Raoul Silva. A classic Bond villain, exposition-to-tied-up-enemy and all. His joker tendencies were rather unfortunate: I’d have preferred him more evil and less mad. But then I dislike jesters and jokers, anyway. In some scenes he reminded me a lot of my (well, our, my other half has fleshed him out considerably) villain Lyan from Rizenay; Lyan would be like this if he’d lived ten or twenty years longer. Died very satisfyingly with Chekhov’s knife in his back (and I knew it was Chekhov’s knife when Kincade laid it on the table).
The new Q. Perhaps a bit over the top as the nerd to end all nerds. Cute, though. It’s just possible that previous Qs were as outrageous in their time. Running gag: James Bond did lose his gun, to a Komodo dragon this time. The vintage car was a nice homage to the previous Q.
Places and Things
- The house in Scotland seems to have been made of plywood and plaster. No wonder bullets got through it so easily. The interior was pure Harry Potter.

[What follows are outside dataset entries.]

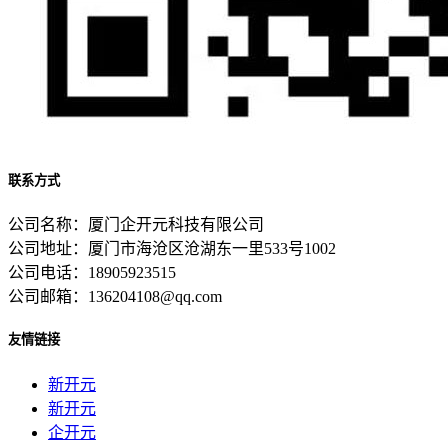
联系方式
公司名称：厦门企开元科技有限公司
公司地址：厦门市海沧区沧湖东一里533号1002
公司电话：18905923515
公司邮箱：136204108@qq.com
友情链接
新开元
新开元
企开元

- So was the trial-like object with the minister presiding (what kind of thing was that? a parliamentary enquiry?). I did like some of the action in that scene, though: people looking out for each other –Tanner, I think, pushing M under the table– and James Bond shooting the fire extinguishers.
- Apparently the wooden scaffolding in the tunnel didn’t serve any purpose: when the fire had destroyed all the wood there was no sign of the tunnel collapsing, or even losing any part of its structure.
- It seems to be a movie conceit that fire can pursue a running person through a tunnel or similar narrow passage, and that the person can just outrun it. Here’s looking at you, Hornblower.
- Bad, or at least excessive, CGI: the underground train running into a hole. (But it was perhaps the only thing meant as funny that actually made me laugh.)
- Silva’s hideout island really exists, though it’s actually off Japan instead of off Macao.
Final verdict
Yes, this is a real James Bond film. I rather liked it and I expect I’ll want to watch it again, but probably not very soon. It was too long in places, scenes drawn out too much, even action scenes. I’m used to long chases in James Bond films, notably the one on skis that I can’t place right now, but long shootouts are just boring and make me stop paying attention.
One question: does James Bond need another reboot? I don’t think Daniel Craig’s version of him can last much longer. He did go back to active service at the end, but he’s definitely getting old.